[AUFGABEN]
1: Gib aus dem Text über die Embracer Group das Stück von „Als zweiter großer“ bis „das Unternehmen investierte.“ wortwörtlich wieder.
2: Welche Anlagebereiche nennt das Zitat von der Website des Canada Pension Plan Investment Board im Text über die Embracer Group? Zähle alle auf.
3: Schreib den Text über die Embracer Group und ihre Geldgeber nach dem letzten Satz weiter.

Als zweiter großer Geldgeber findet sich das Canada Pension Plan Investment Board (CCP). Diese Institution kümmert sich unter anderem darum, dass das Pensionsgeld der Kanadier gut angelegt wird. Auf der Website ist zu lesen: "Als globale Investmentorganisation investieren wir in öffentliche Aktien, private Aktien, Anleihen, Immobilien, Infrastruktur und andere Bereiche." Sieht man in den Finanzbericht von 2021, leuchtet bei der Embracer Group die Zahl 499 Millionen Euro auf, die man 2020 in das Unternehmen investierte.

Dem Mitbewerber Square Enix kaufte man 2022 große Marken wie "Tomb Raider" oder "Deus Ex" ab.
Foto: ISSEI KATO

Kein Ende in Sicht

Im Gegensatz zu einem Elon Musk oder Jeff Bezos taucht Lars Wingefors nicht in den Medien auf oder verkauft seine Produkte lauthals über Social Media. Offenbar wirtschaftet er gut mit den vorhandenen Ressourcen und findet immer wieder spendable Geldgeber, die in den Traum eines globalen Entertainmentunternehmens investieren wollen. Die allein mit den bisherigen Akquisitionen offenstehenden Möglichkeiten scheinen unbegrenzt. Zu einem "Herr der Ringe"-Film könnte zeitgleich ein Videospiel für alle Plattformen erscheinen, ferner ein Brettspiel und die dazu passenden Comics. Selbiges gilt für die 849 anderen Lizenzen, die man über die Jahre gesammelt hat.

[AUSGANGSMATERIAL]
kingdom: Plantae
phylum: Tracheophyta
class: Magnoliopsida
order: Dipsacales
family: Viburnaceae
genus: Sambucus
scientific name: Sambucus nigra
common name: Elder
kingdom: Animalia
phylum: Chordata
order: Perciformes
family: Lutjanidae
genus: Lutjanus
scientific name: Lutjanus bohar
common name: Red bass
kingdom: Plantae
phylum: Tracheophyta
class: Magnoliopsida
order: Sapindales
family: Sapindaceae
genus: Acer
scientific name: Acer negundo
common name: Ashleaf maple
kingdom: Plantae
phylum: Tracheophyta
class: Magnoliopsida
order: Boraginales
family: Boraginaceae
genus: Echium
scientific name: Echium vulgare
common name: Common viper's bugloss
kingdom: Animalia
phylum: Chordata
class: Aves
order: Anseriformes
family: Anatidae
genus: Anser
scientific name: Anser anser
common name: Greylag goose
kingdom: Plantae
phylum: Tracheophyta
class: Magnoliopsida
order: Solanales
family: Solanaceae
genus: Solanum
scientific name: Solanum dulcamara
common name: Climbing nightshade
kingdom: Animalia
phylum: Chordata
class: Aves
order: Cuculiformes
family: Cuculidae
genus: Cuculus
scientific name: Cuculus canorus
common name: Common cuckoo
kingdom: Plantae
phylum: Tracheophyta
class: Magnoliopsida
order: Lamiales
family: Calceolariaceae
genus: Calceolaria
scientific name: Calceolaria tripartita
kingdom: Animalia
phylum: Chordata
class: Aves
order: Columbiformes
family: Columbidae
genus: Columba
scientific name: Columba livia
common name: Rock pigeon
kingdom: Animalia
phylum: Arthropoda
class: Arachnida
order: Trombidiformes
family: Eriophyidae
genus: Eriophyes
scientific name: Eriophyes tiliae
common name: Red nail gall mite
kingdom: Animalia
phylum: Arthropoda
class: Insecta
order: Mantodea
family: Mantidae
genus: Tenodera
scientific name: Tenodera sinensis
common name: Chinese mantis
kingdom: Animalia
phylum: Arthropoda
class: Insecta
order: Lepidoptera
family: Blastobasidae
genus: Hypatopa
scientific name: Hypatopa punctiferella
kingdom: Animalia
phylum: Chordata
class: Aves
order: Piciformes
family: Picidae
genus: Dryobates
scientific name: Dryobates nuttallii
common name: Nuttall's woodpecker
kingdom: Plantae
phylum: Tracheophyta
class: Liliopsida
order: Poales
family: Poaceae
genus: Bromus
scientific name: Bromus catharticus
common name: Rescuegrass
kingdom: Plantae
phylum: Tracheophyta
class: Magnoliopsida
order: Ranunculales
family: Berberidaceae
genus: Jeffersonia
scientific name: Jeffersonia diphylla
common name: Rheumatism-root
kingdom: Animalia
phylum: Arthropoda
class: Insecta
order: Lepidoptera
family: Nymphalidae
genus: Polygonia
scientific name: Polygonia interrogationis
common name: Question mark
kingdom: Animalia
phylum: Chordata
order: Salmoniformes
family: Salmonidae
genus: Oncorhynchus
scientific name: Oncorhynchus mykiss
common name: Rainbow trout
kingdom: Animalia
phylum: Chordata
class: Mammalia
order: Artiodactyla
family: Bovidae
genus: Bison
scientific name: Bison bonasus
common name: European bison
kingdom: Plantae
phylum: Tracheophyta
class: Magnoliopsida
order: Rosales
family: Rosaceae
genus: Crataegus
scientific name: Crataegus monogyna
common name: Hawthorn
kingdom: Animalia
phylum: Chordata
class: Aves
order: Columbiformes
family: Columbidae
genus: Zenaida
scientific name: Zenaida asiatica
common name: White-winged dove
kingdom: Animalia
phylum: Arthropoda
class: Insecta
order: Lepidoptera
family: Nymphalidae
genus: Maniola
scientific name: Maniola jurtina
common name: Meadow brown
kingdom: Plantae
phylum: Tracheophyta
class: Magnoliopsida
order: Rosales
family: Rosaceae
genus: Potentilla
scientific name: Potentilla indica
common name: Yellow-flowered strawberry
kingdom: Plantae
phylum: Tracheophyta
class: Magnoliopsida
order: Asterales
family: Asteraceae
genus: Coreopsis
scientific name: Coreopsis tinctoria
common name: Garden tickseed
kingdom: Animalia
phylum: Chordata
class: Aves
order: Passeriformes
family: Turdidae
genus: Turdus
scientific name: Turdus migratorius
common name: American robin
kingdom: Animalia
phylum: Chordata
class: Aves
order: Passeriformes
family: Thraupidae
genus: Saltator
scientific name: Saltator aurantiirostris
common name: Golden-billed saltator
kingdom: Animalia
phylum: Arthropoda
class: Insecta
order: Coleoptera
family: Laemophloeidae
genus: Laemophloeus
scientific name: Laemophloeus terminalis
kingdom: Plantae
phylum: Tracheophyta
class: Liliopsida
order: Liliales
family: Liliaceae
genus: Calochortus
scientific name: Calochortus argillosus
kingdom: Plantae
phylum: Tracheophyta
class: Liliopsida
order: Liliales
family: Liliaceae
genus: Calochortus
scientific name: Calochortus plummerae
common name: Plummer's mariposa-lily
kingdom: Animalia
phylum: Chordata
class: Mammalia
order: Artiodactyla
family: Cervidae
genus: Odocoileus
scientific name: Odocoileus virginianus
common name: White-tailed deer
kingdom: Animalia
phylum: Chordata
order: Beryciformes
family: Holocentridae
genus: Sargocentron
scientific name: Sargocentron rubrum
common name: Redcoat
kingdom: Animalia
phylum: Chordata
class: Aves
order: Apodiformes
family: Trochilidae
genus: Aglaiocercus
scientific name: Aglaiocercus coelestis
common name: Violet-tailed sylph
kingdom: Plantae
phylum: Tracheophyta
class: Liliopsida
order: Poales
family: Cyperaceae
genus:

[LÖSUNGEN]
1:
Als zweiter großer Geldgeber findet sich das Canada Pension Plan Investment Board (CCP). Diese Institution kümmert sich unter anderem darum, dass das Pensionsgeld der Kanadier gut angelegt wird. Auf der Website ist zu lesen: "Als globale Investmentorganisation investieren wir in öffentliche Aktien, private Aktien, Anleihen, Immobilien, Infrastruktur und andere Bereiche." Sieht man in den Finanzbericht von 2021, leuchtet bei der Embracer Group die Zahl 499 Millionen Euro auf, die man 2020 in das Unternehmen investierte.

2:
- öffentliche Aktien
- private Aktien
- Anleihen
- Immobilien
- Infrastruktur

3:
Aber auch die Embracer Group scheint nicht unverwundbar zu sein. Am 23. August schlagen die Kritiken zum neuesten Videospiel des Unternehmens, "Saints Row", im Netz auf – sie sind vernichtend. Der Kurs des börsennotierten Konzerns fällt um knapp 13 Prozent. Eine Entwicklung, die man allerdings über die Jahre immer wieder zur Kenntnis nahm. Bisher konnte das Wingefors und seine Mitarbeiter nicht davon abhalten, weiter zu investieren.

Seit August 2022 hat die Embracer Group elf Tochtergesellschaften: Amplifier Game Invest, Asmodee, Coffee Stain Holding, Dark Horse Media, Deca Games, Easybrain, Embracer Freemode, Gearbox Entertainment, Plaion, Saber Interactive and THQ Nordic. Jede dieser Gesellschaften verfügt noch einmal über eigene Agenden, Tochtergesellschaften und Entwicklerstudios. Man wird also in den nächsten Monaten und Jahren noch viel von dem schwedischen Entertainmentriesen hören. (Alexander Amon, 25.8.2022)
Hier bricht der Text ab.